If Otis and Murray don't get to the beach at least once a day, Hubs and I are forced to put up with two little grumps, so before work today, we take them across the street and down onto the soft sand. Due to swirling winds somewhere north of here, the waves are unusually large and surge high onto the dunes. Five or six nuns stand in their habits near the edge of the surf, picking up their skirts and running inland while each wave rushes over their shoes and wets their hems. We walk the opposite direction, imagining the havoc Murray would cause in a group of nuns.
An hour later, we take our panting pooches back to the Airstream and get ready for "work."
The weather has been uncharacteristically lovely for the past two weeks, and the masses are here to see the lighthouse. Up and down, up and down, round and round the spiral staircase I go.
Giving tours is fun, but I love when the yard is full of dogs.

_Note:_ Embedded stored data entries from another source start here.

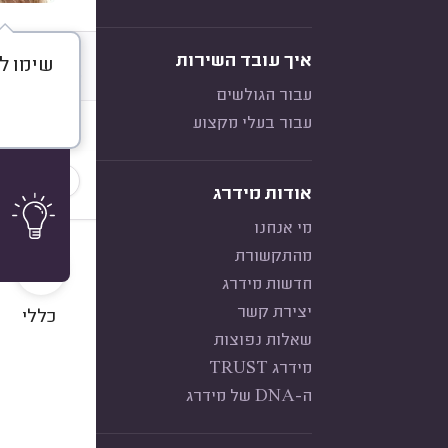
איך עובד השירות
שימו ל
דברו א
עבור הגולשים
עבור בעלי מקצוע
חוות דעת
הכי נפוצ
אודות מידרג
מי אנחנו
10
מהתקשורת
חדשות מידרג
יצירת קשר
כללי
שאלות נפוצות
מידרג TRUST
ה-DNA של מידרג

While pets aren't allowed in the buildings, many people bring dogs up to the overlook area, and I spend a good portion of my non-tour time meeting happy dogs and their owners.
Enormous waves collide with the cliffs causing thunderous reverberations, and by late afternoon a gentle rain soaks our shoulders while we watch for sea lions.
Back at home, the campground host comes over to inform us of a bonfire and social hour. Most of our fellow lighthouse hosts are there and entertain us with stories of camp-hosting mishaps and stories from their past employed lives.